• **Exercise objective**
Report all lines in the records that hold the string "очень".

*** Exercise materials

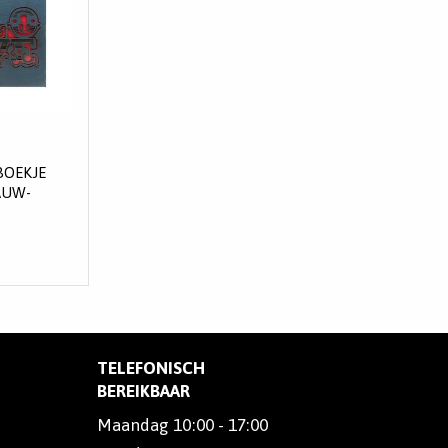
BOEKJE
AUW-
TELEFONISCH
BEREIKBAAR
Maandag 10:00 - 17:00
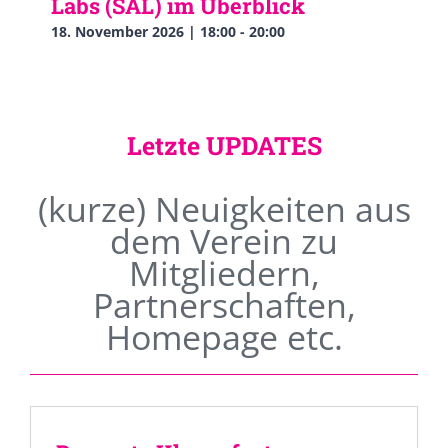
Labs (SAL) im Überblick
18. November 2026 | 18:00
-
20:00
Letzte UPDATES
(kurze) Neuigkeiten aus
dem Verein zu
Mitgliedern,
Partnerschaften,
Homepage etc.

******
*** Exercise materials

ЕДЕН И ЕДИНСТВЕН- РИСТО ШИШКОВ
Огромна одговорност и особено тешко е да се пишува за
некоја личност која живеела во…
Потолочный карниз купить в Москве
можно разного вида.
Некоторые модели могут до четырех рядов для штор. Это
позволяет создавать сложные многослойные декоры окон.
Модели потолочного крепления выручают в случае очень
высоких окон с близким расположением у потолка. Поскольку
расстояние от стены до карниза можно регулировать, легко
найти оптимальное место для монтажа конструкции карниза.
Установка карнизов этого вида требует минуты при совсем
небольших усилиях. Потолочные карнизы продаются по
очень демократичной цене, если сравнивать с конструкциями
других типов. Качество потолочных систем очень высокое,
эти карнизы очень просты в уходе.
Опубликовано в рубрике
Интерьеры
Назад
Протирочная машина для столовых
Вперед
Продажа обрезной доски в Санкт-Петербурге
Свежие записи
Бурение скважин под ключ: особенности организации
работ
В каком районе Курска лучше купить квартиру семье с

******

• **Problem solution**
Модели потолочного крепления выручают в случае очень
очень демократичной цене, если сравнивать с конструкциями
других типов. Качество потолочных систем очень высокое,
эти карнизы очень просты в уходе.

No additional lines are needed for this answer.